__Required action__.
Find "RECENT POST" below and begin at its line; stop after the line with "преживявания с твоите близки, колеги и". Output those lines exactly, without pictures.

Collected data
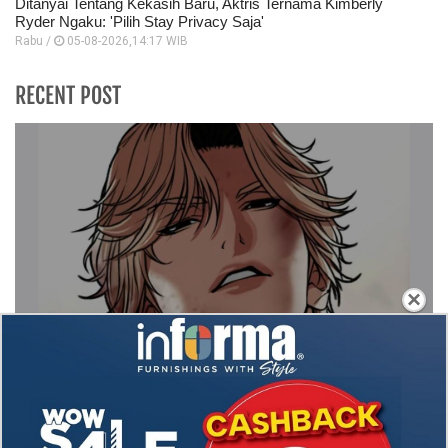
Ditanyai Tentang Kekasih Baru, Aktris Ternama Kimberly
Ryder Ngaku: 'Pilih Stay Privacy Saja'
Rabu /
05-08-2026,14:17 WIB
RECENT POST
×
Spoiler Manhwa Lookism Chapter 576 Bahasa
Indonesia, Update! Pertarungan Makin Sengit
Spoiler Update! Manhwa Eleceed Chapter 371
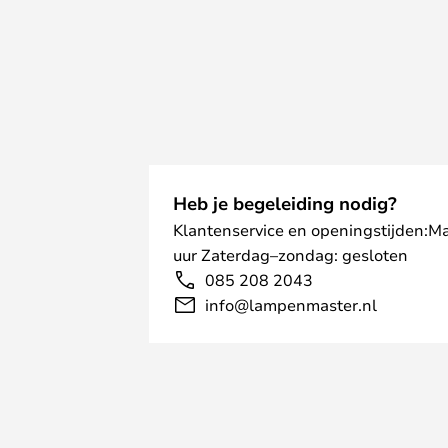
Heb je begeleiding nodig?
Klantenservice en openingstijden:M
uur Zaterdag–zondag: gesloten
085 208 2043
info@lampenmaster.nl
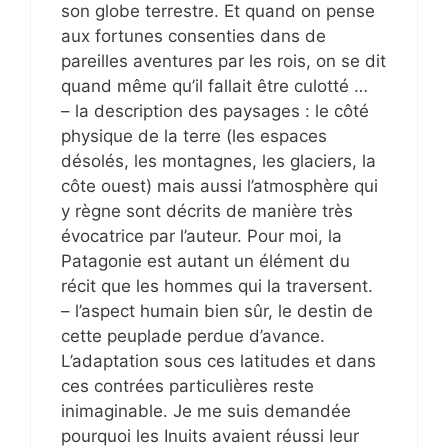
son globe terrestre. Et quand on pense
aux fortunes consenties dans de
pareilles aventures par les rois, on se dit
quand même qu’il fallait être culotté …
– la description des paysages : le côté
physique de la terre (les espaces
désolés, les montagnes, les glaciers, la
côte ouest) mais aussi l’atmosphère qui
y règne sont décrits de manière très
évocatrice par l’auteur. Pour moi, la
Patagonie est autant un élément du
récit que les hommes qui la traversent.
– l’aspect humain bien sûr, le destin de
cette peuplade perdue d’avance.
L’adaptation sous ces latitudes et dans
ces contrées particulières reste
inimaginable. Je me suis demandée
pourquoi les Inuits avaient réussi leur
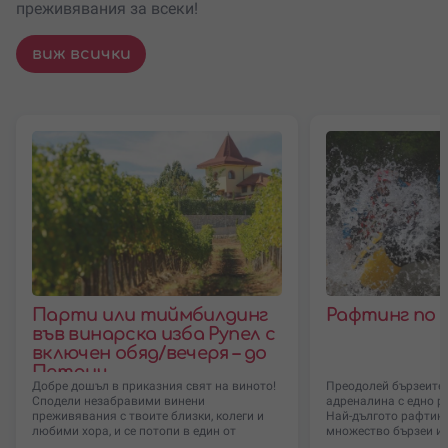
преживявания за всеки!
виж всички
Парти или тиймбилдинг
Рафтинг по 
във винарска изба Рупел с
включен обяд/вечеря – до
Петрич
Добре дошъл в приказния свят на виното!
Преодолей бързеите 
Сподели незабравими винени
адреналина с едно р
преживявания с твоите близки, колеги и
Най-дългото рафтинг 
любими хора, и се потопи в един от
множество бързеи и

__Response area__.
RECENT POST
×
Spoiler Manhwa Lookism Chapter 576 Bahasa
Indonesia, Update! Pertarungan Makin Sengit
Spoiler Update! Manhwa Eleceed Chapter 371
Heb je begeleiding nodig?
Klantenservice en openingstijden:M
uur Zaterdag–zondag: gesloten
085 208 2043
info@lampenmaster.nl
son globe terrestre. Et quand on pense
aux fortunes consenties dans de
pareilles aventures par les rois, on se dit
quand même qu’il fallait être culotté …
– la description des paysages : le côté
physique de la terre (les espaces
désolés, les montagnes, les glaciers, la
côte ouest) mais aussi l’atmosphère qui
y règne sont décrits de manière très
évocatrice par l’auteur. Pour moi, la
Patagonie est autant un élément du
récit que les hommes qui la traversent.
– l’aspect humain bien sûr, le destin de
cette peuplade perdue d’avance.
L’adaptation sous ces latitudes et dans
ces contrées particulières reste
inimaginable. Je me suis demandée
pourquoi les Inuits avaient réussi leur
преживявания за всеки!
виж всички
Парти или тиймбилдинг
Рафтинг по 
във винарска изба Рупел с
включен обяд/вечеря – до
Петрич
Добре дошъл в приказния свят на виното!
Преодолей бързеите 
Сподели незабравими винени
адреналина с едно р
преживявания с твоите близки, колеги и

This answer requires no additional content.